Step 4. Add additional properties

Then go to the end of the file, in the [auto-props] section, and append these lines:

*.mode* = svn:mime-type=text/X-xcode
*.pbxuser = svn:mime-type=text/X-xcode
*.perspective* = svn:mime-type=text/X-xcode
*.pbxproj = svn:mime-type=text/X-xcode
  1. Surely ignoring nibs is a bad idea? Many applications have vital parts contained in nibs that won’t work if their nibs aren’t included with the source checkout…

  2. @Jasarien The pattern is not for all NIB files … its for “*~.nib” files (note the ‘~’). I don’t know what creates this file but it is garbage and I found that leaving them in caused issues with teams trying to work on the same project.

  3. After making these changes, how do I force svn to reload the file?


  4. Two things raised a red flag for me:

    (1) In step 4, why bother to set the mime type for the first 3 types, since they’re already ignored by SVN?

    (2) Where did you get the MIME type text/X-xcode from? I can’t find it documented anywhere, and I doubt that either svnserve or Apache will do anything intelligent with it. I use text/plain for *.pbxproj files.

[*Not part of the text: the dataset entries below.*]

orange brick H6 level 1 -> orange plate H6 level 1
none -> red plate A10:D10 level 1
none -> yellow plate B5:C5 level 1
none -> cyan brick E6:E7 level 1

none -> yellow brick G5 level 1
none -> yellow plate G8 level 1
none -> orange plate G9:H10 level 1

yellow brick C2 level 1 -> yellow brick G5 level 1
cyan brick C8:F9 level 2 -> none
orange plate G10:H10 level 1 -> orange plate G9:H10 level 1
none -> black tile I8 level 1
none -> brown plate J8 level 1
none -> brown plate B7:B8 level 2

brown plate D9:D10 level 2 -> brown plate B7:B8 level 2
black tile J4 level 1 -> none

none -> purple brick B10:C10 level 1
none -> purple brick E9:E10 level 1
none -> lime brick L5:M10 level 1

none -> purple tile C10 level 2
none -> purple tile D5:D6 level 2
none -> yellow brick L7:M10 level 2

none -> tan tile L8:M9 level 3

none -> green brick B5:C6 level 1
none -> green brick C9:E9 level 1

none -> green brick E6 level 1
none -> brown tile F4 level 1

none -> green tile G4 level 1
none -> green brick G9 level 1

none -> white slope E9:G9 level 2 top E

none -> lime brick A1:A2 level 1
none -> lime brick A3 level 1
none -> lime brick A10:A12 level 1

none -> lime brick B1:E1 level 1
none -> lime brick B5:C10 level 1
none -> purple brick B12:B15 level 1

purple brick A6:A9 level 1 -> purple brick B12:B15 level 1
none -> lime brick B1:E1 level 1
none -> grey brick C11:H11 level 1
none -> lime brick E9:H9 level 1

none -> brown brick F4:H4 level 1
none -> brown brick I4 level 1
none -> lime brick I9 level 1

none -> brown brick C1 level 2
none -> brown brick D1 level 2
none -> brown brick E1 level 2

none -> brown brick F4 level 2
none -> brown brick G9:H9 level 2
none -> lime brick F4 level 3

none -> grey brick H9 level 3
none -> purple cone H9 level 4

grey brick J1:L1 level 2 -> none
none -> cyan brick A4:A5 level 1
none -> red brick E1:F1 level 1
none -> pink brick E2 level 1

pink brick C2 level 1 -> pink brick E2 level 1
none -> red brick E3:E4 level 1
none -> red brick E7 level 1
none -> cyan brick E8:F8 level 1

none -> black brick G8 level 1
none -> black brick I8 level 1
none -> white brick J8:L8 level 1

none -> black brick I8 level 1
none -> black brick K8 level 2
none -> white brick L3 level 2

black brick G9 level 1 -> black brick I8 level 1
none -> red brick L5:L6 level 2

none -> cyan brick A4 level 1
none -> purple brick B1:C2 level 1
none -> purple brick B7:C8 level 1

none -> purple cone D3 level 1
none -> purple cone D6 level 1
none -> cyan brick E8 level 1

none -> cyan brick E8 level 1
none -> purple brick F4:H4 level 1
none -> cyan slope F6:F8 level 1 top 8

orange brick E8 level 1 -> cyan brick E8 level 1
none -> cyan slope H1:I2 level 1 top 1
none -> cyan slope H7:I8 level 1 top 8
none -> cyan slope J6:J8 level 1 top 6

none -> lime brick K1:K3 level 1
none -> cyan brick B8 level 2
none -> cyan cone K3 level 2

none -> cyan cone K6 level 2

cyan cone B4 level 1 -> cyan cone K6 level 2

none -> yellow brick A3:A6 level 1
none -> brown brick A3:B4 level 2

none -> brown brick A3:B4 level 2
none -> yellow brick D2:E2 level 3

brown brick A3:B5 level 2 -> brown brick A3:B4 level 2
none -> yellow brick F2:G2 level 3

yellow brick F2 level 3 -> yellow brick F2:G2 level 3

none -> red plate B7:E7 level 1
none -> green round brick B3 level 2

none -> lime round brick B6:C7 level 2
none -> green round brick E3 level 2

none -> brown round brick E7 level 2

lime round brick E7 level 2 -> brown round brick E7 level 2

  5. @mz — Since svn only applies auto-props when you `svn add` or `svn import`, changes won’t be applied after the fact. You don’t have to “force” it to reload, either; the next svn operation will consult the changed file without any effort on your part.

    If you want to apply properties to files already in a repository, check out — just run it in a working copy and everything down the hierarchy will be affected. You can modify/revert files as desired before committing.

  6. I’m late to this conversation, but it seems a strange idea to me to ignore the build directory. Rather, point your project to place its build files outside your SVN checkout. In other words, this is a build problem not a Subversion problem and I believe it would be better to solve the correct root issue.

    Also, according to Apple docs re: .pbxuser files
    “You should include your user file in your commits and updates if you want to safeguard your personal settings for the project in the repository or if you work on the project on more than one computer and want to use the same settings on all of them.”

    Wholesale ignoring of these files could have side effects for some, depending on their development workflow.

  7. @Christopher

    The issue of where to place build directories is interesting, but specifying someplace else can have its own dangers. On another system or for another user, writing to an arbitrary path outside the project directory or the working copy can have unintentional effects, including permissions issues, overwritten files, or just not knowing where to find built products. Whether I’m working with Xcode, Ant, or another language/build system, I always opt to svn:ignore the build directory. Most developers expect this approach.

    Re: .pbxuser files… You can go either way, but even if I’m the only one using a repository, it still exclude them. I found that the per-user Xcode files changed frequently enough that unless one is careful, a commit can easily include changes unrelated to the code modification, and tend to gunk up the history when examining logs and diffs. (Even an Xcode-file-only commit is unrelated to the project at hand and tends to be a distraction more than anything.) YMMV, but I tend to use Transmit and the Synchronize feature if I really need to keep per-user Xcode files synchronized. Most of the time, I don’t bother — the “if” in Apple’s guidance is a big one, and most of the time I don’t care to preserve my personal settings (which includes position and size of every open window), particularly when going between a 15″ laptop and a 24″ cinema display. :-)

    The nice thing is that even if you set svn:ignore for a resource, you can still `svn add` the ignored resource to your repository. Subversion just avoids bothering the user about such files, so it becomes opt-in. It may be tempting to say this isn’t a Subversion problem, but regardless of the version control system one uses, there are perennial issues like this, and IMHO, any SCM tool worth its salt should have some mechanism for dealing with it.

  8. I’ve tried following these instructions and even some different variations, and I keep getting a ‘Option expected’

    any thoughts?

    • @Erril, you probably left a space at the very beginning of a line when you removed the # comment sign. the variables in that config file can’t have any spaces at the beginning.